%%
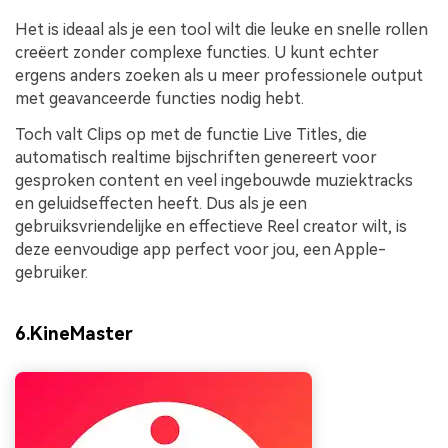
Het is ideaal als je een tool wilt die leuke en snelle rollen
creëert zonder complexe functies. U kunt echter
ergens anders zoeken als u meer professionele output
met geavanceerde functies nodig hebt.
Toch valt Clips op met de functie Live Titles, die
automatisch realtime bijschriften genereert voor
gesproken content en veel ingebouwde muziektracks
en geluidseffecten heeft. Dus als je een
gebruiksvriendelijke en effectieve Reel creator wilt, is
deze eenvoudige app perfect voor jou, een Apple-
gebruiker.
6.KineMaster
%%
ASSIGNMENT:
All lines with the word "wilt" must be located in the data and copied.

YOUR SOLUTION:
Het is ideaal als je een tool wilt die leuke en snelle rollen
gebruiksvriendelijke en effectieve Reel creator wilt, is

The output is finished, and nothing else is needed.